São pelo menos três as posições filosóficas representativas
dessa exigência: o sincretismo, de que foi expressão, na época das grandes controvérsias
teológicas, o humanismo cristão, e hoje, numa época de grandes conflitos ideológicos,
as várias tentativas de conjugar cristianismo e marxismo; o ecletismo, ou filosofia
do “justo meio”, que teve o seu breve momento de celebridade como filosofia da restauração,
e, portanto, também numa perspectiva irênica, após período de choque violento entre
revolução e reação, revivendo hoje nas várias propostas de “terceira via”, entre
liberalismo e socialismo, entre mundo ocidental e mundo oriental, entre capitalismo
e coletivismo; e o historicismo relativista, segundo o qual, para retomar a famosa
afirmação de Max Weber, numa era de politeísmo de valores, o único templo aberto
deveria ser o Panteão, um templo no qual cada um pode adorar seu próprio deus.”
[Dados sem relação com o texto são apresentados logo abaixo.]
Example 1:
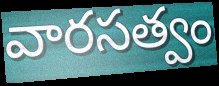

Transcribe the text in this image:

వారసత్వం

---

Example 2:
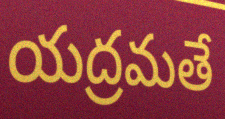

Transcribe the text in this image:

యద్రమతే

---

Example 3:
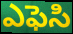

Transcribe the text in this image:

ఎఫెసి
“Intolerância em sentido positivo é sinônimo de
severidade, rigor, firmeza, qualidades todas que se incluem no âmbito das virtudes;
tolerância em sentido negativo, ao contrário, é sinônimo de indulgência culposa,
de condescendência com o mal, com o erro, por falta de princípios, por amor da vida
tranquila ou por cegueira diante dos valores. É evidente que, quando fazemos o elogio
da tolerância, reconhecendo nela um dos princípios fundamentais da vida livre e
pacífica, pretendemos falar da tolerância em sentido positivo. Mas não devemos jamais
esquecer que os defensores da intolerância se valem do sentido negativo para denegri-la:
se Deus não existe, então tudo é permitido. De resto, foi precisamente essa a razão
pela qual Locke não admitia que se tolerassem os ateus, os quais, segundo uma doutrina
comum naquela época, não tinham nenhuma razão para cumprir uma promessa ou observar
um juramento, e, portanto, seriam sempre cidadãos em que não se podia confiar. Textualmente:
“Para um ateu, nem a palavra dada, nem os pactos, nem os juramentos, que são os
liames da sociedade humana, podem ser estáveis ou sagrados: eliminado Deus, ainda
que só no pensamento, todas essas coisas caem por terra”.
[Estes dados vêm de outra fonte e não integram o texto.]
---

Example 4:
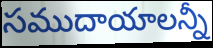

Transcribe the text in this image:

సముదాయాలన్నీ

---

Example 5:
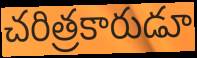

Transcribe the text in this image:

చరిత్రకారుడూ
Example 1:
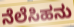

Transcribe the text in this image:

ನೆಲೆಸಿಹನು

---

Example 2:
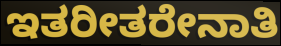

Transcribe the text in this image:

ಇತರೀತರೇನಾತಿ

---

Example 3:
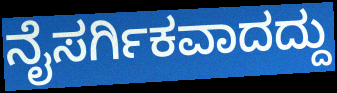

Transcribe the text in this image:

ನೈಸರ್ಗಿಕವಾದದ್ದು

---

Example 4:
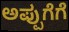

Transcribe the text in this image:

ಅಪ್ಪುಗೆಗೆ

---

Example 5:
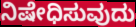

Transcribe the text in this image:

ನಿಷೇಧಿಸುವುದು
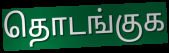
தொடங்குக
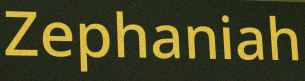
Zephaniah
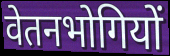
वेतनभोगियों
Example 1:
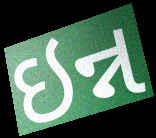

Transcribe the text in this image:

ઇન્ન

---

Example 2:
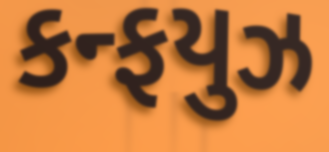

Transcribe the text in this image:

કન્ફયુઝ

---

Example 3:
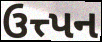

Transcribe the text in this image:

ઉત્ત્પન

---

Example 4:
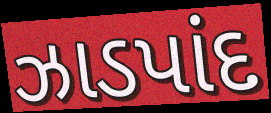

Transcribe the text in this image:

ઝાડપાંદ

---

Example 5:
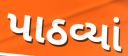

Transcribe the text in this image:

પાઠવ્યાં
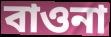
বাওনা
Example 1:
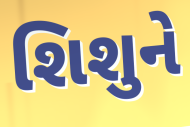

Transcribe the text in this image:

શિશુને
Tolerância em sentido positivo se opõe a intolerância
(religiosa, política, racial), ou seja, à indevida exclusão do diferente. Tolerância
em sentido negativo se opõe a firmeza nos princípios, ou seja, à justa ou devida
exclusão de tudo o que pode causar dano ao indivíduo ou à sociedade. Se as sociedades
despóticas de todos os tempos e de nosso tempo sofrem de falta de tolerância em
sentido positivo, as nossas sociedades democráticas e permissivas sofrem de excesso
de tolerância em sentido negativo, de tolerância no sentido de deixar as coisas
como estão, de não interferir, de não se escandalizar nem se indignar com mais nada.
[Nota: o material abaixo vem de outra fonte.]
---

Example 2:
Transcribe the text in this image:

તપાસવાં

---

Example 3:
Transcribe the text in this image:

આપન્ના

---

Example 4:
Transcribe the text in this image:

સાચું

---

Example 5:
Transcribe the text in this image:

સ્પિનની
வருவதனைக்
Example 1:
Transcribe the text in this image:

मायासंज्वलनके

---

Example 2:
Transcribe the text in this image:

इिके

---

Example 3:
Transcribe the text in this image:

(Nestes dias, recebi um questionário onde se pede apoio à exigência do “direito
à pornografia”.)”
“O único critério razoável é o que deriva da ideia
mesma de tolerância, e pode ser formulado assim: a tolerância deve ser estendida
a todos, salvo àqueles que negam o princípio de tolerância, ou, mais brevemente,
todos devem ser tolerados, salvo os intolerantes. Essa era a razão pela qual Locke
considerava que o princípio da tolerância não deveria ser estendido aos católicos,
sendo também a que justifica hoje, na esfera da política, a negação do direito de
cidadania aos comunistas e aos fascistas. Trata-se, de resto, do mesmo princípio
pelo qual se afirma que a regra da maioria não vale para as minorias opressoras,
ou seja, para aqueles que, se se tornassem maioria, suprimiriam o princípio da maioria.
Naturalmente, também esse critério de distinção
– que, abstratamente, parece claríssimo – não é de fácil realização na prática,
como parece à primeira vista, e não pode ser aceito sem reservas.
A razão pela qual não é tão claro como parece
quando enunciado reside no fato de que há várias gradações de intolerância e são
vários os âmbitos onde a intolerância pode manifestar-se. Não pode ser aceito sem
reservas por uma razão de modo algum negligenciável: quem crê na bondade da tolerância
o faz não apenas porque constata a irredutibilidade das crenças e opiniões – com
a consequente necessidade de não empobrecer, mediante proibições, a variedade de
manifestações do pensamento humano –, mas também porque crê na sua fecundidade,
e considera que o único modo de fazer com que o intolerante aceite a tolerância
não é a perseguição, mas o reconhecimento de seu direito de expressar-se. Responder
ao intolerante com a intolerância pode ser formalmente irreprochável, mas é certamente
algo eticamente pobre e talvez também politicamente inoportuno. Não estamos afirmando
que o intolerante, acolhido no recinto da liberdade, compreenda necessariamente
o valor ético do respeito às ideias alheias. Mas é certo que o intolerante perseguido
e excluído jamais se tornará um liberal. Pode valer a pena pôr em risco a liberdade
fazendo com que ela beneficie também o seu inimigo, se a única alternativa possível
for restringi-la até o ponto de fazê-la sufocar, ou, pelo menos, de não lhe permitir
dar todos os seus frutos. É melhor uma liberdade sempre em perigo, mas expansiva,
do que uma liberdade protegida, mas incapaz de se desenvolver. Somente uma liberdade
em perigo é capaz de se renovar. Uma liberdade incapaz de se renovar transforma-se,
mais cedo ou mais tarde, numa nova escravidão.”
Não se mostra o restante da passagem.